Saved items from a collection
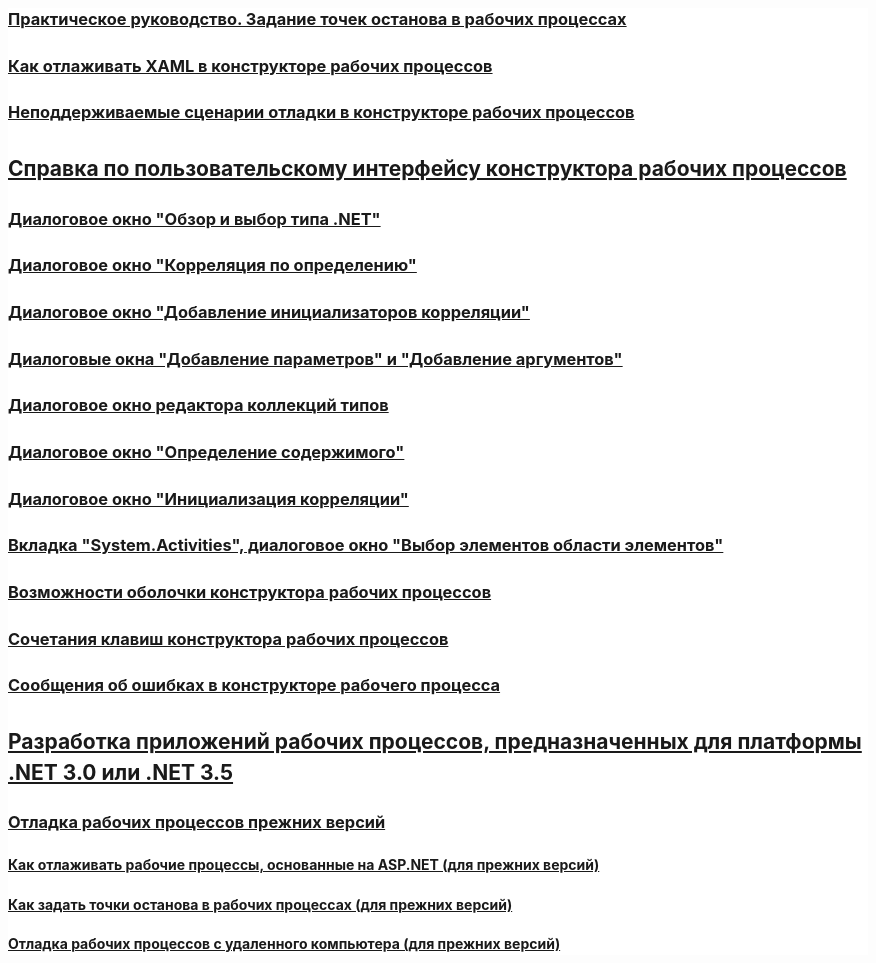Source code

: ### [Практическое руководство. Задание точек останова в рабочих процессах](how-to-set-breakpoints-in-workflows.md)
### [Как отлаживать XAML в конструкторе рабочих процессов](how-to-debug-xaml-with-the-workflow-designer.md)
### [Неподдерживаемые сценарии отладки в конструкторе рабочих процессов](unsupported-debugging-scenarios-in-the-workflow-designer.md)
## [Справка по пользовательскому интерфейсу конструктора рабочих процессов](workflow-designer-ui-help.md)
### [Диалоговое окно "Обзор и выбор типа .NET"](browse-and-select-a-dotnet-type-dialog-box.md)
### [Диалоговое окно "Корреляция по определению"](correlateson-definition-dialog-box.md)
### [Диалоговое окно "Добавление инициализаторов корреляции"](add-correlationinitializers-dialog-box.md)
### [Диалоговые окна "Добавление параметров" и "Добавление аргументов"](add-parameters-and-add-arguments-dialog-boxes.md)
### [Диалоговое окно редактора коллекций типов](type-collection-editor-dialog-box.md)
### [Диалоговое окно "Определение содержимого"](content-definition-dialog-box.md)
### [Диалоговое окно "Инициализация корреляции"](initialize-correlation-dialog-box.md)
### [Вкладка "System.Activities", диалоговое окно "Выбор элементов области элементов"](system-activities-tab-choose-toolbox-items-dialog-box.md)
### [Возможности оболочки конструктора рабочих процессов](workflow-designer-shell-features.md)
### [Сочетания клавиш конструктора рабочих процессов](keyboard-shortcuts-in-the-workflow-designer.md)
### [Сообщения об ошибках в конструкторе рабочего процесса](error-messages-in-workflow-designer.md)
## [Разработка приложений рабочих процессов, предназначенных для платформы .NET 3.0 или .NET 3.5](developing-workflow-applications-targeting-the-dotnet-3-0-or-dotnet-3-5-framework.md)
### [Отладка рабочих процессов прежних версий](debugging-legacy-workflows.md)
#### [Как отлаживать рабочие процессы, основанные на ASP.NET (для прежних версий)](how-to-debug-aspnet-based-workflows-legacy.md)
#### [Как задать точки останова в рабочих процессах (для прежних версий)](how-to-set-breakpoints-in-workflows-legacy.md)
#### [Отладка рабочих процессов с удаленного компьютера (для прежних версий)](debugging-workflows-from-a-remote-computer-legacy.md)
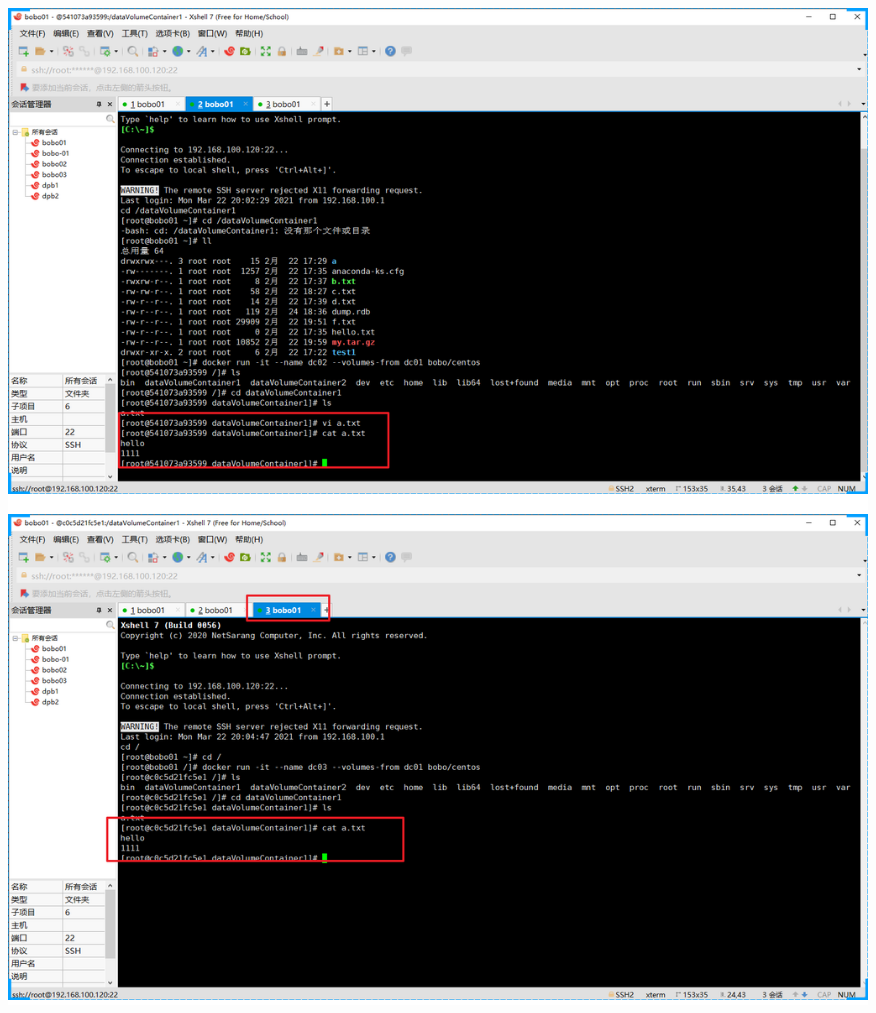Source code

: ![image-20210323140644807](./img/image-20210323140644807.png)

![image-20210323140706979](./img/image-20210323140706979.png)

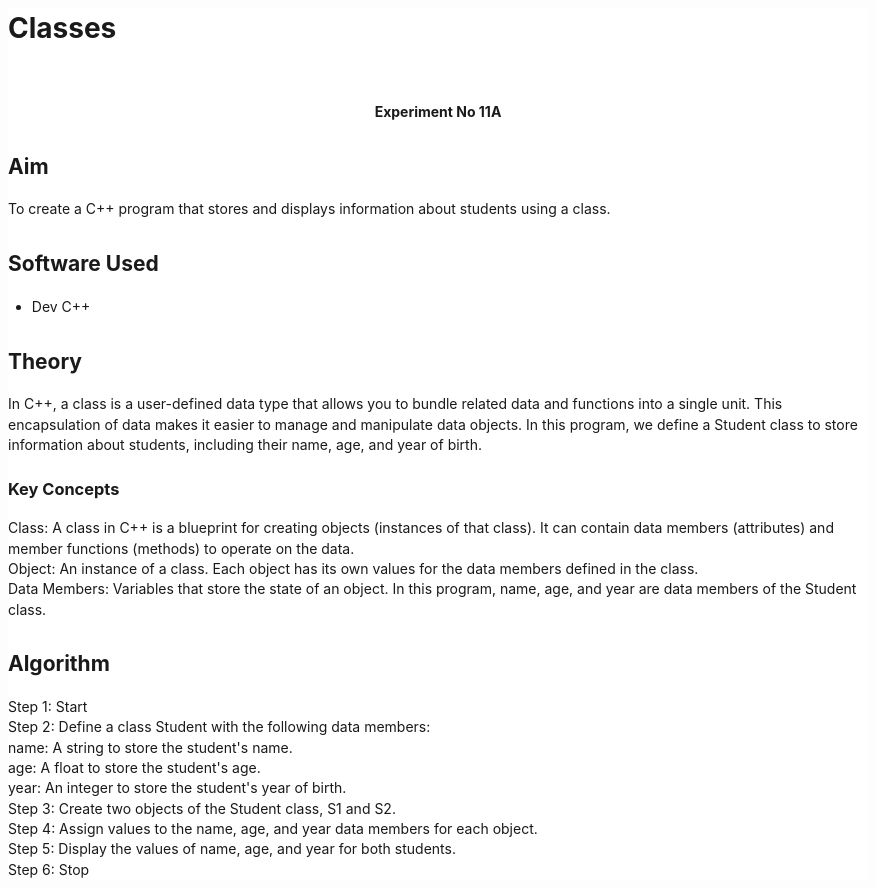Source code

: # Classes

<br> <p align="center"> <strong>Experiment No 11A</strong> </p>

## Aim

To create a C++ program that stores and displays information about students using a class.

## Software Used

- Dev C++

## Theory

In C++, a class is a user-defined data type that allows you to bundle related data and functions into a single unit. This encapsulation of data makes it easier to manage and manipulate data objects. In this program, we define a Student class to store information about students, including their name, age, and year of birth.
<br>

### Key Concepts

Class: A class in C++ is a blueprint for creating objects (instances of that class). It can contain data members (attributes) and member functions (methods) to operate on the data.
<br>
Object: An instance of a class. Each object has its own values for the data members defined in the class.
<br>
Data Members: Variables that store the state of an object. In this program, name, age, and year are data members of the Student class.
<br>

## Algorithm

Step 1: Start
<br>
Step 2: Define a class Student with the following data members:
<br>
name: A string to store the student's name.
<br>
age: A float to store the student's age.
<br>
year: An integer to store the student's year of birth.
<br>
Step 3: Create two objects of the Student class, S1 and S2.
<br>
Step 4: Assign values to the name, age, and year data members for each object.
<br>
Step 5: Display the values of name, age, and year for both students.
<br>
Step 6: Stop
<br>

* Work task
Copy out every line of the listing above again without any changes, and leave the pictures out of what you write.

* Exercise response
Source code

: ### [Практическое руководство. Задание точек останова в рабочих процессах](how-to-set-breakpoints-in-workflows.md)
### [Как отлаживать XAML в конструкторе рабочих процессов](how-to-debug-xaml-with-the-workflow-designer.md)
### [Неподдерживаемые сценарии отладки в конструкторе рабочих процессов](unsupported-debugging-scenarios-in-the-workflow-designer.md)
## [Справка по пользовательскому интерфейсу конструктора рабочих процессов](workflow-designer-ui-help.md)
### [Диалоговое окно "Обзор и выбор типа .NET"](browse-and-select-a-dotnet-type-dialog-box.md)
### [Диалоговое окно "Корреляция по определению"](correlateson-definition-dialog-box.md)
### [Диалоговое окно "Добавление инициализаторов корреляции"](add-correlationinitializers-dialog-box.md)
### [Диалоговые окна "Добавление параметров" и "Добавление аргументов"](add-parameters-and-add-arguments-dialog-boxes.md)
### [Диалоговое окно редактора коллекций типов](type-collection-editor-dialog-box.md)
### [Диалоговое окно "Определение содержимого"](content-definition-dialog-box.md)
### [Диалоговое окно "Инициализация корреляции"](initialize-correlation-dialog-box.md)
### [Вкладка "System.Activities", диалоговое окно "Выбор элементов области элементов"](system-activities-tab-choose-toolbox-items-dialog-box.md)
### [Возможности оболочки конструктора рабочих процессов](workflow-designer-shell-features.md)
### [Сочетания клавиш конструктора рабочих процессов](keyboard-shortcuts-in-the-workflow-designer.md)
### [Сообщения об ошибках в конструкторе рабочего процесса](error-messages-in-workflow-designer.md)
## [Разработка приложений рабочих процессов, предназначенных для платформы .NET 3.0 или .NET 3.5](developing-workflow-applications-targeting-the-dotnet-3-0-or-dotnet-3-5-framework.md)
### [Отладка рабочих процессов прежних версий](debugging-legacy-workflows.md)
#### [Как отлаживать рабочие процессы, основанные на ASP.NET (для прежних версий)](how-to-debug-aspnet-based-workflows-legacy.md)
#### [Как задать точки останова в рабочих процессах (для прежних версий)](how-to-set-breakpoints-in-workflows-legacy.md)
#### [Отладка рабочих процессов с удаленного компьютера (для прежних версий)](debugging-workflows-from-a-remote-computer-legacy.md)
Source code

: ![image-20210323140644807](./img/image-20210323140644807.png)

![image-20210323140706979](./img/image-20210323140706979.png)

Source code

: # Classes

<br> <p align="center"> <strong>Experiment No 11A</strong> </p>

## Aim

To create a C++ program that stores and displays information about students using a class.

## Software Used

- Dev C++

## Theory

In C++, a class is a user-defined data type that allows you to bundle related data and functions into a single unit. This encapsulation of data makes it easier to manage and manipulate data objects. In this program, we define a Student class to store information about students, including their name, age, and year of birth.
<br>

### Key Concepts

Class: A class in C++ is a blueprint for creating objects (instances of that class). It can contain data members (attributes) and member functions (methods) to operate on the data.
<br>
Object: An instance of a class. Each object has its own values for the data members defined in the class.
<br>
Data Members: Variables that store the state of an object. In this program, name, age, and year are data members of the Student class.
<br>

## Algorithm

Step 1: Start
<br>
Step 2: Define a class Student with the following data members:
<br>
name: A string to store the student's name.
<br>
age: A float to store the student's age.
<br>
year: An integer to store the student's year of birth.
<br>
Step 3: Create two objects of the Student class, S1 and S2.
<br>
Step 4: Assign values to the name, age, and year data members for each object.
<br>
Step 5: Display the values of name, age, and year for both students.
<br>
Step 6: Stop
<br>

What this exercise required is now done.